TED dataset
Description
The TED dataset contains all the audio-video recordings of the TED talks downloaded from the official TED website, www.ted.com, on April 27th 2012 (first version) and on September 10th 2012 (second version). No processing has been done on any of the metadata fields. The metadata was obtained by crawling the HTML source of the list of talks and users, as well as talk and user webpages using scripts written by Nikolaos Pappas at the Idiap Research Institute, Martigny, Switzerland. The dataset is shared under the Creative Commons license (the same as the content of the TED talks) which is stored in the COPYRIGHT file.

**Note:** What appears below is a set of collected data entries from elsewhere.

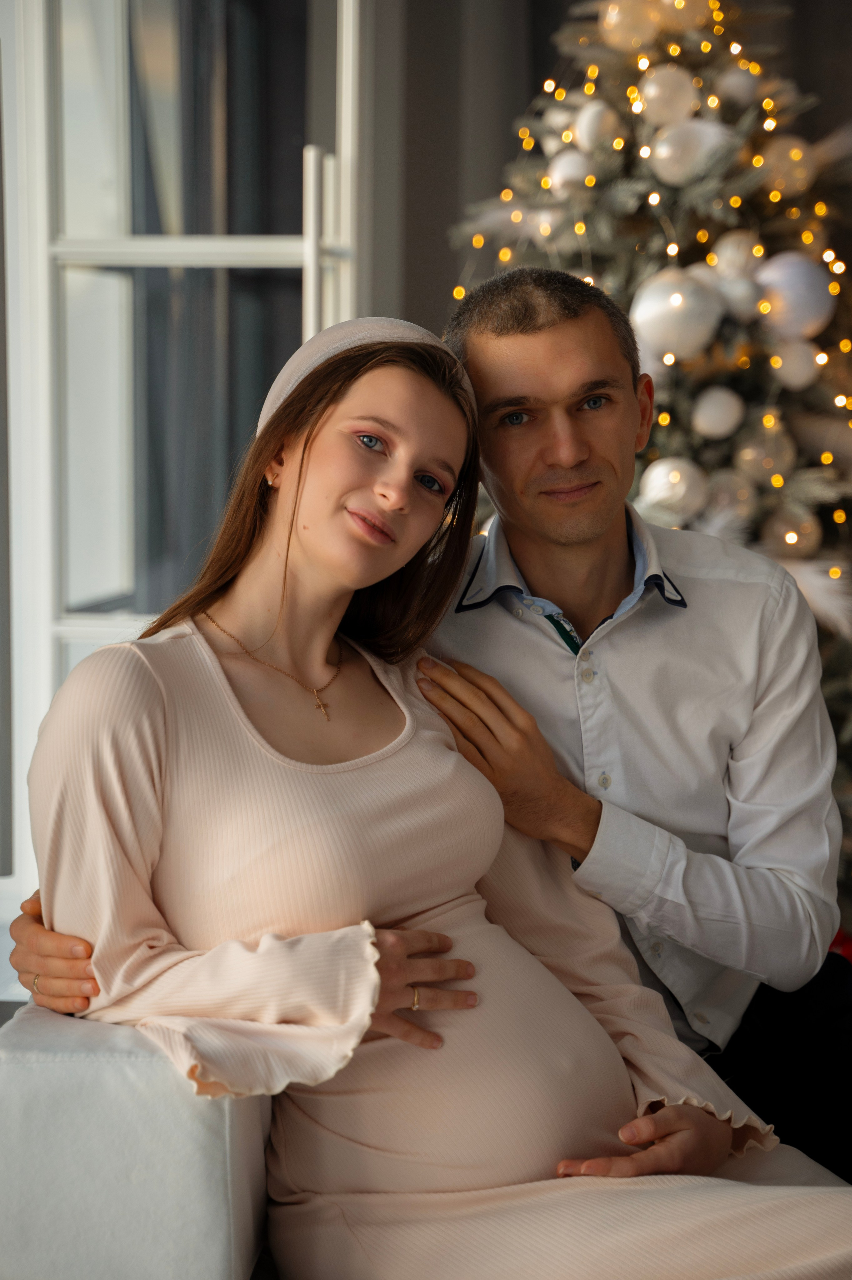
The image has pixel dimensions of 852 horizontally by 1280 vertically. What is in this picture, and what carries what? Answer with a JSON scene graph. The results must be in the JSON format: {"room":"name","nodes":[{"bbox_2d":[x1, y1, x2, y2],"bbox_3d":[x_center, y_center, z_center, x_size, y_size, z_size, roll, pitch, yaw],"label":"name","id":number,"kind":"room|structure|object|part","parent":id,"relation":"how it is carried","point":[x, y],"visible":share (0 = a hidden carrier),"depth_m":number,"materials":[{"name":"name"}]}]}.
{"room":"living room","nodes":[
{"label":"living room","id":0,"kind":"room"},
{"bbox_2d":[0,0,365,961],"bbox_3d":[-0.518,-0.622,4.068,0.925,2.474,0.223,1,6,4],"label":"window","id":1,"kind":"structure","parent":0,"point":[120,199],"depth_m":4.09,"materials":[{"name":"glass"}]},
{"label":"window handle","id":2,"kind":"part","parent":1,"relation":"part of","materials":[{"name":"white metal"}]},
{"bbox_2d":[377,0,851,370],"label":"wall","id":3,"kind":"structure","parent":0,"point":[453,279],"depth_m":5.08,"materials":[{"name":"grey paint"}]},
{"label":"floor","id":4,"kind":"structure","parent":0,"visible":0},
{"bbox_2d":[0,1003,278,1279],"bbox_3d":[0.546,0.579,2.232,1.969,0.813,1.009,1,6,4],"label":"sofa","id":5,"kind":"object","parent":4,"relation":"on","point":[43,1073],"visible":0.5,"depth_m":1.83,"materials":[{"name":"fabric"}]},
{"bbox_2d":[2,272,850,1185],"bbox_3d":[0.079,0.236,2.426,0.903,1.259,0.593,1,6,4],"label":"man","id":6,"kind":"object","parent":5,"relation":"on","point":[768,1013],"visible":0.78,"depth_m":2.36},
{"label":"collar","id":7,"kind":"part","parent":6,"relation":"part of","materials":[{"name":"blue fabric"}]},
{"bbox_2d":[17,313,849,1279],"bbox_3d":[0.021,0.218,2.014,0.697,1.087,0.604,-4,7,-33],"label":"woman","id":8,"kind":"object","parent":5,"relation":"on","point":[396,757],"visible":0.92,"depth_m":1.93},
{"bbox_2d":[445,0,850,902],"bbox_3d":[0.503,-0.469,4.046,1.405,2.347,1.443,1,6,4],"label":"christmas tree","id":9,"kind":"object","parent":4,"relation":"on","point":[621,171],"visible":0.45,"depth_m":3.86,"materials":[{"name":"plant"}]},
{"bbox_2d":[547,149,594,194],"bbox_3d":[0.256,-0.804,3.823,0.086,0.105,0.087,-2,6,-23],"label":"white ornament","id":10,"kind":"object","parent":9,"relation":"hanging from","point":[567,169],"visible":0.86,"depth_m":3.80,"materials":[{"name":"white"}]},
{"bbox_2d":[572,99,627,154],"bbox_3d":[0.300,-0.884,3.842,0.094,0.123,0.093,-4,7,-34],"label":"white ornament","id":11,"kind":"object","parent":9,"relation":"hanging from","point":[584,121],"visible":0.89,"depth_m":3.81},
{"bbox_2d":[599,0,673,50],"bbox_3d":[0.366,-1.087,3.885,0.122,0.151,0.103,1,6,4],"label":"bauble","id":12,"kind":"object","parent":9,"relation":"hanging from","point":[621,21],"visible":0.87,"depth_m":3.86,"materials":[{"name":"gold"}]},
{"bbox_2d":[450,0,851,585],"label":"string lights","id":13,"kind":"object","parent":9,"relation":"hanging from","point":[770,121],"visible":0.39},
{"bbox_2d":[636,64,700,128],"bbox_3d":[0.415,-0.925,3.806,0.108,0.134,0.097,1,6,4],"label":"white ornament","id":14,"kind":"object","parent":9,"relation":"hanging from","point":[689,86],"visible":0.92,"depth_m":3.78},
{"bbox_2d":[637,457,708,523],"bbox_3d":[0.406,-0.248,3.647,0.112,0.124,0.104,1,6,4],"label":"white ornament","id":15,"kind":"object","parent":9,"relation":"hanging from","point":[656,472],"visible":0.88,"depth_m":3.62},
{"bbox_2d":[629,266,723,361],"bbox_3d":[0.408,-0.535,3.648,0.156,0.163,0.117,0,6,-6],"label":"white ornament","id":16,"kind":"object","parent":9,"relation":"hanging from","point":[681,329],"visible":0.94,"depth_m":3.62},
{"bbox_2d":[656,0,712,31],"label":"ornament","id":17,"kind":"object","parent":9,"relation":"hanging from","point":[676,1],"visible":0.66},
{"bbox_2d":[645,116,732,187],"bbox_3d":[0.440,-0.825,3.765,0.143,0.138,0.099,1,6,4],"label":"white ornament","id":18,"kind":"object","parent":9,"relation":"hanging from","point":[669,156],"visible":0.96,"depth_m":3.74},
{"bbox_2d":[692,385,744,439],"bbox_3d":[0.480,-0.377,3.652,0.090,0.108,0.088,-1,6,-11],"label":"white ornament","id":19,"kind":"object","parent":9,"relation":"hanging from","point":[706,419],"visible":0.98,"depth_m":3.63,"materials":[{"name":"white"}]},
{"bbox_2d":[701,468,756,523],"bbox_3d":[0.511,-0.239,3.763,0.094,0.126,0.091,-1,6,-14],"label":"ornament","id":20,"kind":"object","parent":9,"relation":"hanging from","point":[728,499],"visible":0.71,"depth_m":3.74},
{"bbox_2d":[708,229,763,279],"bbox_3d":[0.528,-0.639,3.765,0.094,0.120,0.089,0,6,-7],"label":"white ornament","id":21,"kind":"object","parent":9,"relation":"hanging from","point":[731,241],"visible":0.58,"depth_m":3.74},
{"bbox_2d":[715,65,760,107],"bbox_3d":[0.539,-0.952,3.827,0.078,0.104,0.080,-1,6,-7],"label":"white ornament","id":22,"kind":"object","parent":9,"relation":"hanging from","point":[735,83],"visible":0.88,"depth_m":3.80,"materials":[{"name":"white"}]},
{"bbox_2d":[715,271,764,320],"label":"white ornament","id":23,"kind":"object","parent":9,"relation":"hanging from","point":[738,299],"visible":0.84,"depth_m":3.62,"materials":[{"name":"white"}]},
{"bbox_2d":[735,424,794,488],"bbox_3d":[0.575,-0.312,3.778,0.096,0.133,0.095,1,6,4],"label":"ornament","id":24,"kind":"object","parent":9,"relation":"hanging from","point":[758,467],"visible":0.88,"depth_m":3.75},
{"bbox_2d":[757,135,816,196],"bbox_3d":[0.633,-0.828,3.898,0.105,0.134,0.102,1,6,4],"label":"ornament","id":25,"kind":"object","parent":9,"relation":"hanging from","point":[773,154],"visible":0.78,"depth_m":3.87,"materials":[{"name":"gold"}]},
{"bbox_2d":[759,505,821,559],"bbox_3d":[0.625,-0.181,3.783,0.093,0.118,0.095,1,6,4],"label":"bauble","id":26,"kind":"object","parent":9,"relation":"hanging from","point":[800,539],"visible":0.76,"depth_m":3.76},
{"bbox_2d":[754,252,835,340],"bbox_3d":[0.610,-0.571,3.686,0.138,0.157,0.106,1,6,4],"label":"white ornament","id":27,"kind":"object","parent":9,"relation":"hanging from","point":[805,314],"visible":0.86,"depth_m":3.66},
{"bbox_2d":[770,338,820,390],"bbox_3d":[0.616,-0.463,3.707,0.090,0.110,0.087,0,6,-6],"label":"white ornament","id":28,"kind":"object","parent":9,"relation":"hanging from","point":[795,379],"visible":0.9,"depth_m":3.68,"materials":[{"name":"white"}]}
]}

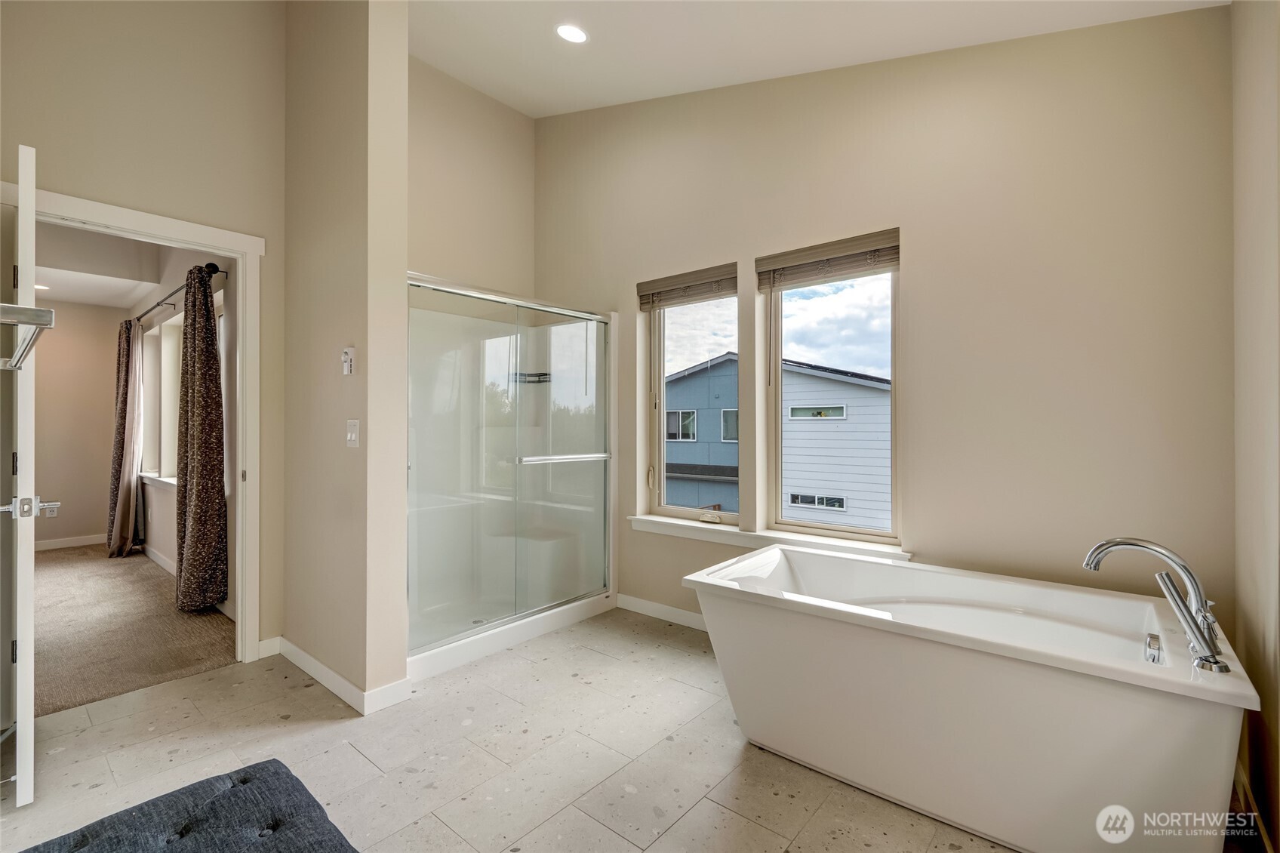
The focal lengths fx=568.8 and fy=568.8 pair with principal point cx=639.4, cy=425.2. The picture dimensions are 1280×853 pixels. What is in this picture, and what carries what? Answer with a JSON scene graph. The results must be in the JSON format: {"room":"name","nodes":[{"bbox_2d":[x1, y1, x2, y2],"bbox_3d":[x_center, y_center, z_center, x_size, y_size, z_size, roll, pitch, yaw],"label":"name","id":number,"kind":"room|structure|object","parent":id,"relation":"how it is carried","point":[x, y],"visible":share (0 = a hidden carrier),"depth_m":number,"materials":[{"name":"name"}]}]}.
{"room":"bathroom","nodes":[
{"label":"bathroom","id":0,"kind":"room"},
{"bbox_2d":[33,298,124,550],"bbox_3d":[-6.072,-0.074,5.047,0.128,2.564,2.500,0,0,40],"label":"bedroom back wall","id":1,"kind":"structure","parent":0,"point":[106,481],"depth_m":5.58,"materials":[{"name":"beige paint"}]},
{"bbox_2d":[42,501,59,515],"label":"wall socket","id":2,"kind":"object","parent":1,"relation":"attached to","point":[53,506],"visible":0.72,"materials":[{"name":"white"}]},
{"bbox_2d":[35,533,109,549],"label":"baseboard","id":3,"kind":"structure","parent":1,"relation":"attached to","point":[44,548],"depth_m":5.63,"materials":[{"name":"white paint"}]},
{"bbox_2d":[30,220,201,312],"bbox_3d":[-4.662,-1.343,4.310,4.511,0.118,1.800,0,0,40],"label":"bedroom ceiling","id":4,"kind":"structure","parent":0,"point":[84,299],"depth_m":4.68,"materials":[{"name":"white paint"}]},
{"bbox_2d":[33,282,49,290],"bbox_3d":[-5.406,-1.242,5.119,0.166,0.016,0.163,0,0,40],"label":"recessed light","id":5,"kind":"object","parent":4,"relation":"in","point":[41,287],"visible":0.84,"depth_m":5.12,"materials":[{"name":"white"}]},
{"bbox_2d":[33,540,233,718],"bbox_3d":[-4.254,1.247,3.797,4.313,0.102,2.850,0,0,40],"label":"carpet floor","id":6,"kind":"structure","parent":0,"point":[143,580],"depth_m":3.31,"materials":[{"name":"beige carpet"}]},
{"bbox_2d":[0,0,290,670],"bbox_3d":[-2.403,-0.623,2.464,0.128,3.644,1.669,0,0,40],"label":"left wall","id":7,"kind":"structure","parent":0,"point":[281,162],"depth_m":2.64,"materials":[{"name":"beige paint"}]},
{"bbox_2d":[2,178,264,662],"bbox_3d":[-2.266,0.139,2.615,0.181,2.113,0.951,0,0,40],"label":"door frame","id":8,"kind":"structure","parent":7,"relation":"attached to","point":[241,321],"depth_m":2.84,"materials":[{"name":"white paint"}]},
{"bbox_2d":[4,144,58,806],"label":"door","id":9,"kind":"structure","parent":8,"relation":"attached to","point":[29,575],"depth_m":1.76,"materials":[{"name":"white paint"}]},
{"bbox_2d":[0,304,55,370],"bbox_3d":[-1.588,-0.206,1.294,0.757,0.073,0.320,0,0,40],"label":"towel rack","id":10,"kind":"object","parent":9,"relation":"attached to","point":[44,312],"visible":1,"depth_m":1.20,"materials":[{"name":"silver metal"}]},
{"bbox_2d":[256,635,281,658],"bbox_3d":[-2.012,1.152,2.852,0.014,0.097,0.465,0,0,40],"label":"baseboard","id":11,"kind":"structure","parent":7,"relation":"attached to","point":[261,642],"depth_m":2.95,"materials":[{"name":"white paint"}]},
{"bbox_2d":[134,243,237,612],"bbox_3d":[-3.627,-0.116,4.551,4.424,2.669,0.163,0,0,40],"label":"bedroom side wall","id":12,"kind":"structure","parent":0,"point":[161,525],"depth_m":4.37,"materials":[{"name":"paint"}]},
{"bbox_2d":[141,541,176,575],"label":"baseboard","id":13,"kind":"structure","parent":12,"relation":"attached to","point":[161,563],"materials":[{"name":"white paint"}]},
{"bbox_2d":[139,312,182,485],"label":"bedroom window","id":14,"kind":"structure","parent":12,"relation":"in","point":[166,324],"depth_m":4.96,"materials":[{"name":"white"}]},
{"bbox_2d":[134,261,221,326],"bbox_3d":[-3.666,-0.956,4.410,2.891,0.075,0.134,0,0,40],"label":"curtain rod","id":15,"kind":"object","parent":12,"relation":"attached to","point":[209,264],"visible":0.57,"depth_m":3.92,"materials":[{"name":"black metal"}]},
{"bbox_2d":[107,314,144,557],"bbox_3d":[-4.657,0.095,5.152,0.510,2.198,0.204,0,0,40],"label":"curtain","id":16,"kind":"object","parent":15,"relation":"hanging from","point":[126,540],"visible":0.97,"depth_m":5.07,"materials":[{"name":"fabric"}]},
{"bbox_2d":[174,263,228,611],"bbox_3d":[-2.799,0.104,3.609,0.466,2.176,0.185,0,0,40],"label":"curtain","id":17,"kind":"object","parent":15,"relation":"hanging from","point":[211,359],"visible":0.99,"depth_m":3.54,"materials":[{"name":"brown fabric"}]},
{"bbox_2d":[282,0,409,710],"bbox_3d":[-1.501,-0.596,2.768,1.133,3.609,0.154,0,0,40],"label":"partition wall","id":18,"kind":"structure","parent":0,"point":[404,133],"depth_m":2.51,"materials":[{"name":"beige paint"}]},
{"bbox_2d":[270,636,411,715],"bbox_3d":[-1.536,1.151,2.755,1.212,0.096,0.205,0,0,40],"label":"baseboard","id":19,"kind":"structure","parent":18,"relation":"attached to","point":[299,652],"depth_m":2.52,"materials":[{"name":"white paint"}]},
{"bbox_2d":[341,346,355,374],"bbox_3d":[-1.279,-0.282,2.490,0.064,0.115,0.030,0,0,40],"label":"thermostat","id":20,"kind":"object","parent":18,"relation":"attached to","point":[346,366],"visible":0.99,"depth_m":2.48,"materials":[{"name":"white plastic"}]},
{"bbox_2d":[345,418,359,447],"bbox_3d":[-1.261,0.035,2.487,0.077,0.118,0.017,0,0,40],"label":"light switch","id":21,"kind":"object","parent":18,"relation":"attached to","point":[354,436],"visible":0.98,"depth_m":2.48,"materials":[{"name":"white plastic"}]},
{"bbox_2d":[407,56,534,298],"bbox_3d":[-1.366,-0.554,3.686,0.143,3.679,1.725,0,0,40],"label":"shower back wall","id":22,"kind":"structure","parent":0,"point":[460,212],"depth_m":3.83,"materials":[{"name":"beige paint"}]},
{"bbox_2d":[0,606,1021,852],"bbox_3d":[-0.263,1.242,1.750,4.347,0.100,3.791,0,0,40],"label":"tile floor","id":23,"kind":"structure","parent":0,"point":[352,757],"depth_m":2.02,"materials":[{"name":"beige tile"}]},
{"bbox_2d":[15,757,361,852],"bbox_3d":[-0.875,1.007,0.986,1.042,0.269,0.752,0,0,40],"label":"tufted ottoman","id":24,"kind":"object","parent":23,"relation":"on","point":[299,789],"visible":1,"depth_m":1.26,"materials":[{"name":"fabric"}]},
{"bbox_2d":[406,274,615,682],"bbox_3d":[-0.897,0.188,3.393,0.898,1.979,1.480,0,0,40],"label":"shower stall","id":25,"kind":"object","parent":23,"relation":"on","point":[574,613],"visible":0.79,"depth_m":3.51,"materials":[{"name":"clear glass"}]},
{"bbox_2d":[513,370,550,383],"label":"shower shelf","id":26,"kind":"object","parent":25,"relation":"attached to","point":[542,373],"visible":0.7,"depth_m":4.01,"materials":[{"name":"black metal"}]},
{"bbox_2d":[680,543,1258,852],"bbox_3d":[0.989,0.873,2.005,1.583,0.635,0.844,0,0,40],"label":"bathtub","id":27,"kind":"object","parent":23,"relation":"on","point":[810,630],"visible":1,"depth_m":1.68,"materials":[{"name":"white plastic"}]},
{"bbox_2d":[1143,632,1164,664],"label":"overflow drain","id":28,"kind":"object","parent":27,"relation":"attached to","point":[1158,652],"visible":0.96,"depth_m":1.60,"materials":[{"name":"silver metal"}]},
{"bbox_2d":[1083,536,1231,674],"bbox_3d":[1.402,0.464,1.557,0.306,0.319,0.226,0,0,40],"label":"bathtub faucet","id":29,"kind":"object","parent":27,"relation":"on","point":[1128,543],"visible":0.99,"depth_m":1.51,"materials":[{"name":"silver metal"}]},
{"bbox_2d":[407,0,1224,116],"bbox_3d":[-0.144,-1.916,1.727,4.227,0.235,3.514,0,0,40],"label":"ceiling","id":30,"kind":"structure","parent":0,"point":[489,87],"depth_m":2.79,"materials":[{"name":"white paint"}]},
{"bbox_2d":[554,22,588,44],"bbox_3d":[-0.341,-1.977,2.870,0.182,0.031,0.181,0,0,40],"label":"recessed light","id":31,"kind":"object","parent":30,"relation":"in","point":[580,35],"visible":0.99,"depth_m":2.86,"materials":[{"name":"white"}]},
{"bbox_2d":[532,4,1238,649],"bbox_3d":[0.674,-0.580,3.136,3.871,3.642,0.179,0,0,40],"label":"window wall","id":32,"kind":"structure","parent":0,"point":[927,247],"depth_m":2.38,"materials":[{"name":"beige paint"}]},
{"bbox_2d":[614,592,705,630],"bbox_3d":[0.783,1.148,2.952,2.534,0.095,0.014,0,0,40],"label":"baseboard","id":33,"kind":"structure","parent":32,"relation":"attached to","point":[632,600],"depth_m":3.52,"materials":[{"name":"white paint"}]},
{"bbox_2d":[646,279,741,523],"bbox_3d":[0.375,-0.150,3.536,0.701,1.486,0.086,0,0,40],"label":"left window","id":34,"kind":"structure","parent":32,"relation":"in","point":[662,413],"depth_m":3.64,"materials":[{"name":"glass"}]},
{"bbox_2d":[633,262,737,309],"bbox_3d":[0.275,-0.826,3.432,0.705,0.174,0.053,0,0,40],"label":"window blind","id":35,"kind":"object","parent":34,"relation":"attached to","point":[675,296],"visible":0.96,"depth_m":3.40,"materials":[{"name":"brown wood"}]},
{"bbox_2d":[628,513,910,560],"bbox_3d":[0.639,0.623,3.119,1.679,0.080,0.153,0,0,40],"label":"window sill","id":36,"kind":"structure","parent":32,"relation":"attached to","point":[730,540],"depth_m":3.08,"materials":[{"name":"white paint"}]},
{"bbox_2d":[755,227,900,291],"bbox_3d":[0.950,-0.827,2.888,0.735,0.180,0.054,0,0,40],"label":"window blind","id":37,"kind":"object","parent":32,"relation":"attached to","point":[760,264],"visible":0.97,"depth_m":2.85,"materials":[{"name":"brown wood"}]},
{"bbox_2d":[764,236,900,544],"bbox_3d":[1.029,-0.158,2.994,0.732,1.484,0.079,0,0,40],"label":"right window","id":38,"kind":"structure","parent":32,"relation":"in","point":[893,369],"depth_m":3.02,"materials":[{"name":"glass"}]},
{"bbox_2d":[1230,0,1279,852],"bbox_3d":[1.035,-0.377,0.641,0.149,3.182,3.371,0,0,40],"label":"right wall","id":39,"kind":"structure","parent":0,"point":[1258,118],"depth_m":1.61,"materials":[{"name":"beige paint"}]},
{"bbox_2d":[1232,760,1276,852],"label":"baseboard","id":40,"kind":"structure","parent":39,"relation":"attached to","point":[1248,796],"depth_m":1.67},
{"label":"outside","id":41,"kind":"structure","parent":0,"visible":0},
{"bbox_2d":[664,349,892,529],"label":"neighboring house","id":42,"kind":"structure","parent":41,"point":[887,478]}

The dataset is shared for research purposes which are explained in detail in the following papers. The dataset can be used to benchmark systems that perform two tasks, namely personalized recommendations and generic recommendations.
Please check the CBMI 2013 paper for a detailed description of each task.
- Nikolaos Pappas, Andrei Popescu-Belis, "Combining Content with User Preferences for TED Lecture Recommendation", 11th International Workshop on Content Based Multimedia Indexing, Veszprém, Hungary, IEEE, 2013
PDF document, Bibtex citation - Nikolaos Pappas, Andrei Popescu-Belis, Sentiment Analysis of User Comments for One-Class Collaborative Filtering over TED Talks, 36th ACM SIGIR Conference on Research and Development in Information Retrieval, Dublin, Ireland, ACM, 2013
PDF document, Bibtex citation
If you use the TED dataset for your research please cite one of the above papers (specifically the 1st paper for the April 2012 version and the 2nd paper for the September 2012 version of the dataset).
TED Website
The TED website is a popular online repository of audiovisual recordings of public lectures given by prominent speakers, under a Creative Commons non-commercial license (see www.ted.com). The site provides extended metadata and user-contributed material. The speakers are scientists, writers, journalists, artists, and businesspeople from all over the world who are generally given a maximum of 18 minutes to present their ideas. The talks are given in English and are usually transcribed and then translated into several other languages by volunteer users. The quality of the talks has made TED one of the most popular online lecture repositories, as each talk was viewed on average almost 500,000 times.
Metadata
The dataset contains two main entry types: talks and users. The talks have the following data fields: identifier, title, description, speaker name, TED event at which they were given, transcript, publication date, filming date, number of views. Each talk has a variable number of user comments, organized in threads.
In addition, three fields were assigned by TED editorial staff: related tags, related themes, and related talks. Each talk generally has three related talks and 95% of them have a high-quality transcript available. The dataset includes 1,149 talks from 960 speakers and 69,023 registered users that have made about 100,000 favorites and 200,000 comments.